Not sure how much it'd cost you to get started building a mill and all that, but why not do it on the side and keep your job. Mill and all that in your free time and put ads on craigslist and see where it goes from there. As long as it's affordable with your job, worst case you'll be milling your own lumber to use, but I'd bet you'd be able to sell it pretty easy. The only negative I see about doing it, without a kiln, waiting for it to air dry to sell it will be a pain. Then if you're going the air dried route, being able to store a bunch of lumber and keep on milling for when it's ready to sell and have a constant flow of it. Funny my buddy texted me tonight seeing if I wanted to go in half on a woodmizer lt30 that's for sale locally for a little under $9k with low hours. Looked like a pretty good deal but we plan on building a house this year and aint got money to blow or I probably would go in.


----------



## wmerritt76 (Dec 15, 2015)

I have not even considered giving up my job to do this. I originally only wanted to do it as a hobby but figured if I could make a few bucks at it I would try. Sounds like between the drying and the build it might be unfair to the family for me to pour a ton of time into.


----------



## 716 (Nov 22, 2015)

I see some people sell lumber on ebay. Where I live the wood is expensive. For example s2s hard maple sells $6 bf . If you have access to good shipping company you can be successful and depend less on lical market.


----------



## dhazelton (Feb 11, 2012)

Buy this and take it to people's site.

https://jackson.craigslist.org/fod/5367605911.html


----------



## splatman (Jul 27, 2014)

> Funny my buddy texted me tonight seeing if I wanted to go in half on a woodmizer lt30 that s for sale locally for a little under $9k with low hours.

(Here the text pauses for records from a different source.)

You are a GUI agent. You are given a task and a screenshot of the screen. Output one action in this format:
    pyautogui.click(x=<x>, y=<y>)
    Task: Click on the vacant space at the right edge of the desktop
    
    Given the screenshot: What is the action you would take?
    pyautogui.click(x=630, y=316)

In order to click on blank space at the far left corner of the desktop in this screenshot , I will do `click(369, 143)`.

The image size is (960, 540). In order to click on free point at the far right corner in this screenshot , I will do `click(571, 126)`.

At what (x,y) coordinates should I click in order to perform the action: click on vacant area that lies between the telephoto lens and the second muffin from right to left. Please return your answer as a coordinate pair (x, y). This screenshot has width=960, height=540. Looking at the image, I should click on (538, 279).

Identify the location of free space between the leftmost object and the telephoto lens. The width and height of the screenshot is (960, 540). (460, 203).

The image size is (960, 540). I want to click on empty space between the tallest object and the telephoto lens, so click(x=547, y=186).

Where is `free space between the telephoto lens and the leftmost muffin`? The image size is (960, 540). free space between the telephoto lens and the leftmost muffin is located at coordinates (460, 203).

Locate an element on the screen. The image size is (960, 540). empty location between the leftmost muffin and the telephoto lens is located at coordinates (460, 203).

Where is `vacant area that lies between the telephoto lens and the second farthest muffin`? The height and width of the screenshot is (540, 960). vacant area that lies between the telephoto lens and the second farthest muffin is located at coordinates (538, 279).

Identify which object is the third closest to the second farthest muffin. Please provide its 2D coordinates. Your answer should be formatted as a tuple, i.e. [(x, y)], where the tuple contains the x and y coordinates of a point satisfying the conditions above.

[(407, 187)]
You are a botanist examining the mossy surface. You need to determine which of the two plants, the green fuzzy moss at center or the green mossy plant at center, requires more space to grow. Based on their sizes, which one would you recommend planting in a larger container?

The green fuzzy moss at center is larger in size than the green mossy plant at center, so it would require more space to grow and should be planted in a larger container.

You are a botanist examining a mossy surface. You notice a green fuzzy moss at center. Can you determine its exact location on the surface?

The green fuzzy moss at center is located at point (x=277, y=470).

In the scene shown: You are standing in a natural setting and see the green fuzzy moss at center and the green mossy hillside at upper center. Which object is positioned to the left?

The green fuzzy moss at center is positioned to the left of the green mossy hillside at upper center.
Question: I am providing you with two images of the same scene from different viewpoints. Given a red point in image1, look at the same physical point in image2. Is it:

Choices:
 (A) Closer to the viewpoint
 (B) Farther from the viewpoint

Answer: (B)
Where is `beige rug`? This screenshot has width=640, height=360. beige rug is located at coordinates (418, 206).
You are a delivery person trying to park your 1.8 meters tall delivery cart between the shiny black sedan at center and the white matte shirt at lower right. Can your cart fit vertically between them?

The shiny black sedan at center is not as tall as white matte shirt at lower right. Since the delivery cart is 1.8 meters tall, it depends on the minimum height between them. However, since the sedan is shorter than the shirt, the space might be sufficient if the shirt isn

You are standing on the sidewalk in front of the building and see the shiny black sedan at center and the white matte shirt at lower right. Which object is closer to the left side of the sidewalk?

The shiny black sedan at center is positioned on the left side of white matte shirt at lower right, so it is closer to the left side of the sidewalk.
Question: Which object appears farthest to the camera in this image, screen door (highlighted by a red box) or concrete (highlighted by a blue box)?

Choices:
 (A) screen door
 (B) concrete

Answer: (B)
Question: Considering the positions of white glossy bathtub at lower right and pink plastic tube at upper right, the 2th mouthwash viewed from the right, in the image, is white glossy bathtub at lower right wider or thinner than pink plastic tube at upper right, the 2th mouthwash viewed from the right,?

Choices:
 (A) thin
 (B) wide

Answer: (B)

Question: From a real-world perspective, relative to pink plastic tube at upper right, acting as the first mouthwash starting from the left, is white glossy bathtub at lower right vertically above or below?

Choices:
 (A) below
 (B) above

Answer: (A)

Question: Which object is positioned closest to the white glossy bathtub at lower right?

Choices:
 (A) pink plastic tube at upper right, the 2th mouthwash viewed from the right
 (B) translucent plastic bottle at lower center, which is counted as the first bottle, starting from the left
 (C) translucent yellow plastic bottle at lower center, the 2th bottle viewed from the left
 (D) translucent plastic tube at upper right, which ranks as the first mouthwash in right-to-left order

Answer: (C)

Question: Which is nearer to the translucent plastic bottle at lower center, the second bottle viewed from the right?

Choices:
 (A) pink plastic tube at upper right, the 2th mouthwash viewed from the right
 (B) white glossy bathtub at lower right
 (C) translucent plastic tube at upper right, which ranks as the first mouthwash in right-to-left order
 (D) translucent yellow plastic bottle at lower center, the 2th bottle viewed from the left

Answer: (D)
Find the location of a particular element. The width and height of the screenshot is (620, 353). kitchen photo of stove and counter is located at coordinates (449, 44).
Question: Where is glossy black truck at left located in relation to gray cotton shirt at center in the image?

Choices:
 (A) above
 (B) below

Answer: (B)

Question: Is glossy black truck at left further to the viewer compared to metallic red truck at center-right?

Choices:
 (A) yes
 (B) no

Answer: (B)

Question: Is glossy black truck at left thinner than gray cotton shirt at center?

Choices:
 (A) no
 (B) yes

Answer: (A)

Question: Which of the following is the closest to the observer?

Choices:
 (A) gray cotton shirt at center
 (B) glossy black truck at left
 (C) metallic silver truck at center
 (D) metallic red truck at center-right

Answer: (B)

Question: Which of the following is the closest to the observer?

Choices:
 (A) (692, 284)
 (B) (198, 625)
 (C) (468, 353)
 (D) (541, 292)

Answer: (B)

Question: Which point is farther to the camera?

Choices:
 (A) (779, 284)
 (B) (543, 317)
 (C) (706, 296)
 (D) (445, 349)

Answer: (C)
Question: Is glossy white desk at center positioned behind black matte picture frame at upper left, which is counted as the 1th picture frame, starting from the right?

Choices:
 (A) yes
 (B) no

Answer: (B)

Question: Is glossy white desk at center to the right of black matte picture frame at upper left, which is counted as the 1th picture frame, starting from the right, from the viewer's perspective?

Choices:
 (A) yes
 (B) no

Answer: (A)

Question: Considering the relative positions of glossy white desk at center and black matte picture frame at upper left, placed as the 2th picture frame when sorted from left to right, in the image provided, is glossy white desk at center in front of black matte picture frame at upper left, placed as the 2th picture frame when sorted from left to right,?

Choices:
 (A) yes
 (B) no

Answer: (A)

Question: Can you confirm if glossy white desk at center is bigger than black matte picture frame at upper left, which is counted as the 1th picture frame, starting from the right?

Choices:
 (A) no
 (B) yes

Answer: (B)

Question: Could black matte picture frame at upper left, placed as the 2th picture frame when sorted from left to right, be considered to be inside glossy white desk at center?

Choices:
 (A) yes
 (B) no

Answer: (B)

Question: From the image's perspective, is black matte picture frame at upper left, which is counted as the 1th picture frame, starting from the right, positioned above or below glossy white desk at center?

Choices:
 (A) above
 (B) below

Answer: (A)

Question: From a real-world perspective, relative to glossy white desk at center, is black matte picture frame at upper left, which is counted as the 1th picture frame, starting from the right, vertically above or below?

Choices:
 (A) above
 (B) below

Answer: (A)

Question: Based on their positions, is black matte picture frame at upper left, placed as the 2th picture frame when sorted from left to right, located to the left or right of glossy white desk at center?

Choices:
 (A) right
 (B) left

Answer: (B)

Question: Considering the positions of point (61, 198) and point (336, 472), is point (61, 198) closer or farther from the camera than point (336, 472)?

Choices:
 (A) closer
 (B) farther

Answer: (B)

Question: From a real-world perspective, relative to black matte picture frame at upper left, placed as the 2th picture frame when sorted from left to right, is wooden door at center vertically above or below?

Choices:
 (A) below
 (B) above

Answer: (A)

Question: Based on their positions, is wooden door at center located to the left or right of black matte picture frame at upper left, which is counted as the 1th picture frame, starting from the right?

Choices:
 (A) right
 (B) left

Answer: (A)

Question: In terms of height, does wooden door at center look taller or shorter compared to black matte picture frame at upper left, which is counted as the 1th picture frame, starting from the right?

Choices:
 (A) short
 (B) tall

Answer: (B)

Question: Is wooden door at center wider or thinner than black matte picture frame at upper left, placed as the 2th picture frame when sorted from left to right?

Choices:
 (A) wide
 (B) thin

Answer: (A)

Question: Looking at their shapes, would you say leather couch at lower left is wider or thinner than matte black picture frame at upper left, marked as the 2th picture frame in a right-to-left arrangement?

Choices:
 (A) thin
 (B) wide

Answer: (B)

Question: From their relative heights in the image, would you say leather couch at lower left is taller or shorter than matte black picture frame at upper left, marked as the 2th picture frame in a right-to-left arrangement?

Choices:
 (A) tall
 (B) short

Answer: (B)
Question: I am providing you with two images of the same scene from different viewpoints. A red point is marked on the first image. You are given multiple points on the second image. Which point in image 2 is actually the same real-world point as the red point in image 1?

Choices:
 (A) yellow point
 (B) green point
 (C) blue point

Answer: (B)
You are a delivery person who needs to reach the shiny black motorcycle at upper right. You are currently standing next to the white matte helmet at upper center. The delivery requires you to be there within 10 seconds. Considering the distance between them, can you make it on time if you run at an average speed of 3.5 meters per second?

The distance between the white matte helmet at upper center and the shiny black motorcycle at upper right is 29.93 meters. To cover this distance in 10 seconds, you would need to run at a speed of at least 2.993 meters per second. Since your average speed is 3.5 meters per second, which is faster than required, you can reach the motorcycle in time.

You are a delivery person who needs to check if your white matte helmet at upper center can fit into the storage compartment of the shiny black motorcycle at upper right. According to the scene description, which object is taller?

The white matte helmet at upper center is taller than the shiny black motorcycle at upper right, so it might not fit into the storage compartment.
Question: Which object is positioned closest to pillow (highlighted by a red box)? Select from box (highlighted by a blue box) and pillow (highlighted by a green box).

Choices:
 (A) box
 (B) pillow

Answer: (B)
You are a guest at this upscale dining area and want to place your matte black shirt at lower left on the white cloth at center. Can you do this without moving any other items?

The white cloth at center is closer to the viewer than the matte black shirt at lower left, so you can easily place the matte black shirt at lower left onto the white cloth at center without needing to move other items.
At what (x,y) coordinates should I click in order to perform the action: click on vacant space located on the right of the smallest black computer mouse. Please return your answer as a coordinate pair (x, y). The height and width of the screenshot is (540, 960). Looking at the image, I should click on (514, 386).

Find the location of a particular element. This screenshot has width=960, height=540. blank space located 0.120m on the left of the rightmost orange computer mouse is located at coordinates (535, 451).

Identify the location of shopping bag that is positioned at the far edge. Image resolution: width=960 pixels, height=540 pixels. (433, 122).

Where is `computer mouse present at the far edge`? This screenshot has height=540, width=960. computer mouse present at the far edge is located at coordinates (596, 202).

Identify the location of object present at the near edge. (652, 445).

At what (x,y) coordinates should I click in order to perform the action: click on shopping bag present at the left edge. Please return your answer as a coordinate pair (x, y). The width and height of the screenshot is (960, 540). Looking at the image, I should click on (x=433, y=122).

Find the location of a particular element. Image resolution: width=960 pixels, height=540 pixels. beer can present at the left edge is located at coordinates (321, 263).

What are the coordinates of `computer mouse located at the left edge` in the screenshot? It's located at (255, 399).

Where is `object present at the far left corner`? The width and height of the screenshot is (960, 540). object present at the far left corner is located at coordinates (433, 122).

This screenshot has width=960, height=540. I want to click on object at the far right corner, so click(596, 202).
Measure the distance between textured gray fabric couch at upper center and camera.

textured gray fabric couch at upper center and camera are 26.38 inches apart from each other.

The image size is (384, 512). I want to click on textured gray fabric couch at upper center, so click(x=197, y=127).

Looked like a pretty good deal but we plan on building a house this year and aint got money to blow or I probably would go in.
> 
> - Gixxerjoe04


With the Woodmizer, you could mill all the lumber you need for your house. Then sell the Woodmizer and any excess wood, and you wood be all set.


----------



## ArlinEastman (May 22, 2011)

Will

If you are wanting to sell it depends on where you live and how many others are doing it around you and demand of people buying.

Me personally I want one so it will save me and those I teach saving money since I can not afford buying it.

So check out what I said and make the determination of it is possible or not for you.


----------